Questions à traiter:
1. Dans le texte sur l'expropriation pour cause d'utilité publique, quelle juridiction a rendu l'arrêt du 24 avril 2003 ?
2. Prolongez, s'il vous plaît, le texte sur l'expropriation pour cause d'utilité publique au-delà de sa dernière phrase.
-------- Texte du document
Expropriation pour cause d’utilité publique

Indemnité - fixation - procédure - commissaire du gouvernement - position dominante - portée.
3è Chambre civile, 20 juin 2007 (Bull. n° 109)

Par arrêt du 24 avril 2003 (Yvon c. France, Req. n° 44962198), la Cour européenne des droits de l’homme a jugé que le commissaire du gouvernement occupait dans la procédure en fixation des indemnités d’expropriation une position dominante et bénéficiait, par rapport à l’exproprié, d’avantages dans l’accès aux informations pertinentes publiées au fichier immobilier, en violation des articles 61 de la convention de sauvegarde des droits de l’homme et des libertés fondamentales et 1er du premier protocole additionnel à cette convention.
----------------
-------- Données sources
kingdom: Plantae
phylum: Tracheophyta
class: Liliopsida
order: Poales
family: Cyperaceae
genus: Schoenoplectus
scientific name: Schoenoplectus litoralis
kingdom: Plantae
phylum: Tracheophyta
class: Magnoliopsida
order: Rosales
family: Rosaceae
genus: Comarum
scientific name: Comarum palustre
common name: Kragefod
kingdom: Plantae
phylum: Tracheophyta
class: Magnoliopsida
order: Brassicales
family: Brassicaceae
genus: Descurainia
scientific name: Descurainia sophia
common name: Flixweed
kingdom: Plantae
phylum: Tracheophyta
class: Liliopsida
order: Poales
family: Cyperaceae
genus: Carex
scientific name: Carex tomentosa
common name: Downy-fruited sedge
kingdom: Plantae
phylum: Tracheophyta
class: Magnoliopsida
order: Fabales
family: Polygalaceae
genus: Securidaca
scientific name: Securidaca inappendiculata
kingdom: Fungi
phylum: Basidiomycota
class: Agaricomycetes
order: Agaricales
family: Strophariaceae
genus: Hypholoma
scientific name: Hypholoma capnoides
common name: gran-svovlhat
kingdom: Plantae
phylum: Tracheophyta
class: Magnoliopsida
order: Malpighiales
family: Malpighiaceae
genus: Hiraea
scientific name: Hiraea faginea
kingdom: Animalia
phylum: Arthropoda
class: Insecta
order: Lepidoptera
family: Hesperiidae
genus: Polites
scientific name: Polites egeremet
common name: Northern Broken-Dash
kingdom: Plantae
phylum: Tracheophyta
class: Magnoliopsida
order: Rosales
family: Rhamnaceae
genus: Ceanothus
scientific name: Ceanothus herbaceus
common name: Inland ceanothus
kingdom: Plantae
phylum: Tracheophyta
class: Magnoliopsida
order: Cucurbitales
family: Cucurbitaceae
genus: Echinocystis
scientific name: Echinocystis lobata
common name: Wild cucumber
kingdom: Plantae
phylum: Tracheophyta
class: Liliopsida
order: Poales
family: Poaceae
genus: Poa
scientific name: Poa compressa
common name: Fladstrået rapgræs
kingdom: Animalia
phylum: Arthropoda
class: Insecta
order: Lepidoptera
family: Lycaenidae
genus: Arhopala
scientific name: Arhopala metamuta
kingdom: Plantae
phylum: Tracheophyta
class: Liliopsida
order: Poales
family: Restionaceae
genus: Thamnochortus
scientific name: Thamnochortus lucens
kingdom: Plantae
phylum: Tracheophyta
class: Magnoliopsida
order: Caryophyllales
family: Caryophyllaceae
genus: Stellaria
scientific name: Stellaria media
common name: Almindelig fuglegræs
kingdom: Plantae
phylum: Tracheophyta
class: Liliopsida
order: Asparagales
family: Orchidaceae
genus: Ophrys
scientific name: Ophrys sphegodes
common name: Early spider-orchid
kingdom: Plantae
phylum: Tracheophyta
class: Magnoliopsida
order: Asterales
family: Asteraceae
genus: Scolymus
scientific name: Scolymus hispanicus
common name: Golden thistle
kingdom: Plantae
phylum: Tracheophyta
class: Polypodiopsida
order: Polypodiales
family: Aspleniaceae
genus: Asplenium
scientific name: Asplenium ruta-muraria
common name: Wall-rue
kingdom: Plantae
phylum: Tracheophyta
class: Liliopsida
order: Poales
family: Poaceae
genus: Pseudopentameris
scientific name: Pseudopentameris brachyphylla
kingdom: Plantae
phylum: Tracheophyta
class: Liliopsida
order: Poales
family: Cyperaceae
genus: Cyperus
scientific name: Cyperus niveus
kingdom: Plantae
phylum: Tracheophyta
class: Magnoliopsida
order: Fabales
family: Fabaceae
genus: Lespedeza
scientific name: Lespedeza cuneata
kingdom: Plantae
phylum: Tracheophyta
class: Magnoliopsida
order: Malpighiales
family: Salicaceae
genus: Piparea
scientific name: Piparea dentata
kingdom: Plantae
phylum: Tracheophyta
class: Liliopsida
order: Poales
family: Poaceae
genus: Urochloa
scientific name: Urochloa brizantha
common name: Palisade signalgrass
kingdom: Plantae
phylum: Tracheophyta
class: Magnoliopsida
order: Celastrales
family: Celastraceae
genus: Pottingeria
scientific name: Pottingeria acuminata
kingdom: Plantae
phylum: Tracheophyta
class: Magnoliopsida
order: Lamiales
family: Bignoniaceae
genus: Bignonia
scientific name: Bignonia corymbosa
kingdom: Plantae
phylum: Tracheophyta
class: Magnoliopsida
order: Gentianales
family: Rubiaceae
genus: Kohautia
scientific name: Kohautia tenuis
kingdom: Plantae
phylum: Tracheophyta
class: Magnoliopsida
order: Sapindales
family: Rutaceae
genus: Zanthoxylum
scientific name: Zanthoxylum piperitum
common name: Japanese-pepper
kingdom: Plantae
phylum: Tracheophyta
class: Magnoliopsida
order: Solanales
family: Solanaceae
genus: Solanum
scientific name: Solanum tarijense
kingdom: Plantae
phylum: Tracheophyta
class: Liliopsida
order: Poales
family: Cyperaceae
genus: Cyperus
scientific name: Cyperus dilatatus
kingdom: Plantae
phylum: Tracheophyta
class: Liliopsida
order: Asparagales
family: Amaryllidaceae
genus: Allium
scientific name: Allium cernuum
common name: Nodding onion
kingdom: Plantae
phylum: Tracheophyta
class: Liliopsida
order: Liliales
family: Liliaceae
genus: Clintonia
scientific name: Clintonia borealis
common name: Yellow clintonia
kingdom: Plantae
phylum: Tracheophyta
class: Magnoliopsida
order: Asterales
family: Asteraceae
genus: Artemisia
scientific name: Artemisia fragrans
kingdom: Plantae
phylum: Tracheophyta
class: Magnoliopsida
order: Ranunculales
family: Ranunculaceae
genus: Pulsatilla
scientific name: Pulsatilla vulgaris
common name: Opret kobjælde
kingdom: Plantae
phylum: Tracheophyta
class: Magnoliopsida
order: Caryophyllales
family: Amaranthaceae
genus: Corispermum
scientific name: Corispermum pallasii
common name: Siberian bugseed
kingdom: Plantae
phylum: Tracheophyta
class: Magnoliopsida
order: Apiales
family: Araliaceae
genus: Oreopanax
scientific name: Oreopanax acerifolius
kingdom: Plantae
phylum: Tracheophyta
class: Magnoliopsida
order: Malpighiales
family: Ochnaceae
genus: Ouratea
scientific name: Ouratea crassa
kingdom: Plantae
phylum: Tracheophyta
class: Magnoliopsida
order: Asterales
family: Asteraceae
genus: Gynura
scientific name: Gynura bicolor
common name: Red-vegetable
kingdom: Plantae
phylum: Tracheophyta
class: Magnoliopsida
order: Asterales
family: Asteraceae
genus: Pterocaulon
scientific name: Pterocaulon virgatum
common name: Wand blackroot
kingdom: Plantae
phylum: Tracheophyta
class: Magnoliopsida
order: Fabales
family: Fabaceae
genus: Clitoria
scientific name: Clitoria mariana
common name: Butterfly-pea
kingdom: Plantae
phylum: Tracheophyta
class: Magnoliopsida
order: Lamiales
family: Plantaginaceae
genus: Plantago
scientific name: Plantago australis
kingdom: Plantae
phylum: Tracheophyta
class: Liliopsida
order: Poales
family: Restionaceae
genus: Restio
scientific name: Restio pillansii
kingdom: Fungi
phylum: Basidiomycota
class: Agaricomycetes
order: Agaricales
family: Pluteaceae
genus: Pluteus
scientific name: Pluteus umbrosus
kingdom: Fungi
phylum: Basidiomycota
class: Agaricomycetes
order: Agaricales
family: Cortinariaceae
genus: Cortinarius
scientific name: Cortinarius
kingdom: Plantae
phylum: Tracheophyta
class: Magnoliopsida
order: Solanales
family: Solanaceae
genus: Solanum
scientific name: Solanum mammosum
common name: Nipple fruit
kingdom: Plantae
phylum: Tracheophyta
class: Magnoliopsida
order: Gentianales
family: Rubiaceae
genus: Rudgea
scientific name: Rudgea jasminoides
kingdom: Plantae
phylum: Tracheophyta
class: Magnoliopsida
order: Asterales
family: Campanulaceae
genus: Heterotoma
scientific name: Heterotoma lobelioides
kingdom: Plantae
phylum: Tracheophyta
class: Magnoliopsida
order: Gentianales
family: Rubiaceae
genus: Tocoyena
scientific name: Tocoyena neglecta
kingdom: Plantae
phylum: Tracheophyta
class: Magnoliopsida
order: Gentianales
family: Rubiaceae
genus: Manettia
----------------
Résultats par question:
1. La Cour européenne des droits de l'homme.

2.
Par arrêt du 2 juillet 2003 (Bull. 2003, III, n° 279), la troisième chambre civile, prenant acte de cette décision, a modifié en ce sens sa jurisprudence antérieure, constante depuis 1992 (3è Civ., 21 octobre 1992, Bull. 1992, III, n° 279), selon laquelle le commissaire du gouvernement ne participant pas à la décision de la juridiction de l’expropriation, l’article 6 de la CEDH n’était dès lors pas applicable.

Ultérieurement, de nombreux arrêts de cour d’appel ont été cassés en application de cette nouvelle jurisprudence, même lorsque ce moyen était soulevé par les expropriés pour la première fois devant la Cour de cassation.

A la suite de ces décisions, la procédure d’expropriation a été modifiée par le décret n° 2005-467 du 13 mai 2005 afin de mettre cette procédure en conformité avec les exigences de la CEDH.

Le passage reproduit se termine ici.